Where Min_time is the minimum time that you should arrive to satisfy the Time Window. For the Max_time is exactly the same logic.

The program outputs a range when you can arrive to the node satisfying the constraints.

Answer 2

Locations:
0 (28800, 28800) // must arrive and leave no later than 28800
8 (28912, 42041) // must arrive at or after 28912 and leave no later than 42041
5 (29444, 42573) // must arrive at or after 29444and leave no later than 42573
1 (43200, 43200) // must arrive and leave no later than 43200
2 (50400, 50400) // must arrive and leave no later than 50400

See the comments I have added. When the arrival time is a range as, say node 8 or 5, it basically means the arrival time needs to fall in that time range. The solution remains feasible so long that condition is met.

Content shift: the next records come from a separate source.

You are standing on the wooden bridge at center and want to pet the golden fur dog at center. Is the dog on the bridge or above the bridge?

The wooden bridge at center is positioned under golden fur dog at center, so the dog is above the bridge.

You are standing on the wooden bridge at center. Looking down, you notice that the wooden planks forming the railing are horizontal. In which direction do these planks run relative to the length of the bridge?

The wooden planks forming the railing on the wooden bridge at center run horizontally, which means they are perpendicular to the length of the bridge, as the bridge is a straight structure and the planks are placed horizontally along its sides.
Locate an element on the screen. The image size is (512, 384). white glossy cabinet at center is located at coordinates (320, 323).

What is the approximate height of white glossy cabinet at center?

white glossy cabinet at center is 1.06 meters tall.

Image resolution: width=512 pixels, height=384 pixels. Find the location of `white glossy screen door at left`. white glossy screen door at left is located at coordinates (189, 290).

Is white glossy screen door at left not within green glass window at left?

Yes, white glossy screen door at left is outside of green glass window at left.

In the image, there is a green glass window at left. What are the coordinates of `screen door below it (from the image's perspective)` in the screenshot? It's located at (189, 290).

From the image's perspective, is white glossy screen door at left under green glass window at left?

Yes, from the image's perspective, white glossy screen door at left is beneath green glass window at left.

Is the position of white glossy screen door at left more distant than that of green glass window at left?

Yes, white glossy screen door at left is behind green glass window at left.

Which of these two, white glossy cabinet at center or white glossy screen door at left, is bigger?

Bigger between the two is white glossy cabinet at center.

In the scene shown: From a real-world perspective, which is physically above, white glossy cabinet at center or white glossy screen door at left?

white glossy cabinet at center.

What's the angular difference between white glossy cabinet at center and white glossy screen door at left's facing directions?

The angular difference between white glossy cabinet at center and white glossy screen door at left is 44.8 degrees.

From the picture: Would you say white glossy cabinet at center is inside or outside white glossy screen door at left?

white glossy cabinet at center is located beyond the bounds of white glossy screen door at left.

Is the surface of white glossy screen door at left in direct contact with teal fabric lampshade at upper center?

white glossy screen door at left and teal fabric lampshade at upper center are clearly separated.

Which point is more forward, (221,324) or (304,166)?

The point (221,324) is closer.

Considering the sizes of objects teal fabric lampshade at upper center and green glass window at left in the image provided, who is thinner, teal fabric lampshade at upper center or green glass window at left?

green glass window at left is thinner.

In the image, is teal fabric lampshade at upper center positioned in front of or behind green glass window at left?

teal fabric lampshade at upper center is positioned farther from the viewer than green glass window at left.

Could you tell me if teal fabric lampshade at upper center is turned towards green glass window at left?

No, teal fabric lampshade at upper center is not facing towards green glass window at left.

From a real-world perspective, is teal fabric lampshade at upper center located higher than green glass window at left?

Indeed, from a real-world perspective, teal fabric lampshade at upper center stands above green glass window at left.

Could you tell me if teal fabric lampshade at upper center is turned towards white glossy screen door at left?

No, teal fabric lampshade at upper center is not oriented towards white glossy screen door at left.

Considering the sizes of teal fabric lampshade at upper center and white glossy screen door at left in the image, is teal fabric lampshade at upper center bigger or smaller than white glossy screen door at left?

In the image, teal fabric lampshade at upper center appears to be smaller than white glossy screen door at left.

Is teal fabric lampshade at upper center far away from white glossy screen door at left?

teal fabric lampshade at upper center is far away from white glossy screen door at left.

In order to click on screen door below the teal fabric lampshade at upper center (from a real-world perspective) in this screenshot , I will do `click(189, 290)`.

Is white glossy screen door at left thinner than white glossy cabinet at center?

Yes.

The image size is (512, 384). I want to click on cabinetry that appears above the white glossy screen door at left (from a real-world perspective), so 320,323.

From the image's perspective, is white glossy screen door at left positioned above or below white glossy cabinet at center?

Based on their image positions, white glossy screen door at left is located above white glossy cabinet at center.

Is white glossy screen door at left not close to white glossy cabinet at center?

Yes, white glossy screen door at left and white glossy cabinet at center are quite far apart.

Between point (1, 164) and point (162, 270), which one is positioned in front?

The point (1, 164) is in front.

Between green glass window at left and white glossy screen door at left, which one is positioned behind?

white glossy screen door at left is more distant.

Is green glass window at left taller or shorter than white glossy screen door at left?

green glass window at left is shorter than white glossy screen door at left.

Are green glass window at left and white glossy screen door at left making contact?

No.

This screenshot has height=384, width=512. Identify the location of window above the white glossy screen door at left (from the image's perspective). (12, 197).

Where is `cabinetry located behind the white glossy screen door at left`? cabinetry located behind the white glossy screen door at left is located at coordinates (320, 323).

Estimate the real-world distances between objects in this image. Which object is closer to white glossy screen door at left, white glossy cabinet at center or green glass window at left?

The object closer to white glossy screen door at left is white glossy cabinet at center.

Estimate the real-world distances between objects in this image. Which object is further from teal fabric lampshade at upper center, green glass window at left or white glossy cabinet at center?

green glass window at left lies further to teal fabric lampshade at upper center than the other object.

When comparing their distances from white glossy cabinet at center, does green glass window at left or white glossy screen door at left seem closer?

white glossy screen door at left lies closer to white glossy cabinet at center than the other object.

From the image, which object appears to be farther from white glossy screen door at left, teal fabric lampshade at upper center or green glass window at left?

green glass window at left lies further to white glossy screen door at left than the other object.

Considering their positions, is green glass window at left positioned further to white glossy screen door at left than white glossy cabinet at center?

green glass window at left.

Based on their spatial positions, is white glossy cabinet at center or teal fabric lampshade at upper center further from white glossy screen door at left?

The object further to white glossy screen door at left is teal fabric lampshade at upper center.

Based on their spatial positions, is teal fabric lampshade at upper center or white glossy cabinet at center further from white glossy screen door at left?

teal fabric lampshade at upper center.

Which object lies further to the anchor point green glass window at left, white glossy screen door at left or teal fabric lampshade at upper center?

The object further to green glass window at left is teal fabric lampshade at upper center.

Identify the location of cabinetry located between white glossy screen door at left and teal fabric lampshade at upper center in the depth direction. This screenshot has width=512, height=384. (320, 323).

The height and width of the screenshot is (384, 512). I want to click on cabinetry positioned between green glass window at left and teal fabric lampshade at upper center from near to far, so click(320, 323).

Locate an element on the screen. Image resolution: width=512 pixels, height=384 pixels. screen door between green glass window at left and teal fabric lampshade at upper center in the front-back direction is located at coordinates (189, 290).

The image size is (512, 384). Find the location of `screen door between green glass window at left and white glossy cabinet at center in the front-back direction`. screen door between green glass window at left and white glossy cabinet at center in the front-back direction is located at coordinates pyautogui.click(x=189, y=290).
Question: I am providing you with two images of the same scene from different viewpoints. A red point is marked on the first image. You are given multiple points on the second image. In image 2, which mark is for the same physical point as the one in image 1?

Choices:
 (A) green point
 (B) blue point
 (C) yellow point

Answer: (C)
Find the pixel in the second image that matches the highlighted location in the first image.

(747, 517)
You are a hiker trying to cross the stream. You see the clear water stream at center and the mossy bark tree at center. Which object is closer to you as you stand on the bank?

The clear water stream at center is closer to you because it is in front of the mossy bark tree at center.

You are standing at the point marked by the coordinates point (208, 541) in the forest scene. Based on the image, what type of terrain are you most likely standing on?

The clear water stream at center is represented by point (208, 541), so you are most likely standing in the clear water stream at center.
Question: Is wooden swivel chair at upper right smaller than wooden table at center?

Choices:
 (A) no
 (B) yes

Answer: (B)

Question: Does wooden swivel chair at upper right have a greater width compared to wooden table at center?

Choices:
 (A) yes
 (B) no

You can verify it as follows:

Depot [28800, 28800] -> Travel (0, 8) 112-> Loc 8 [21600, 79200] -> Travel (8, 5) 532 -> Loc 5 [21600, 79200] -> Travel (5, 1) 685 -> Loc 1 [43200, 43200]

Departing at the depot at time 28800 with a travel time of 112 will have you arrive at loc 8 at time 28912 (the min value in your solution), departing immediately with a travel time of 532 will have you reach loc 5 at time 29444.

Now, loc 1 has a single time slot available, which is 43200 . So if the vehicle were to leave at time 29444 with a travel time of 627 it would reach loc 1 at time 30071 , which is not a valid arrival time. But if the vehicle were to depart at 43200-627= 42573 it would arrive on time. So this means the vehicle needs to be idle (slack) for a little while before it can go. As both loc 8 and loc 5 have a range, the solution is stating that there is some slack available at those locations. So what the min and max values are really telling you is the solution is feasible so long the arrival and departure are within those ranges.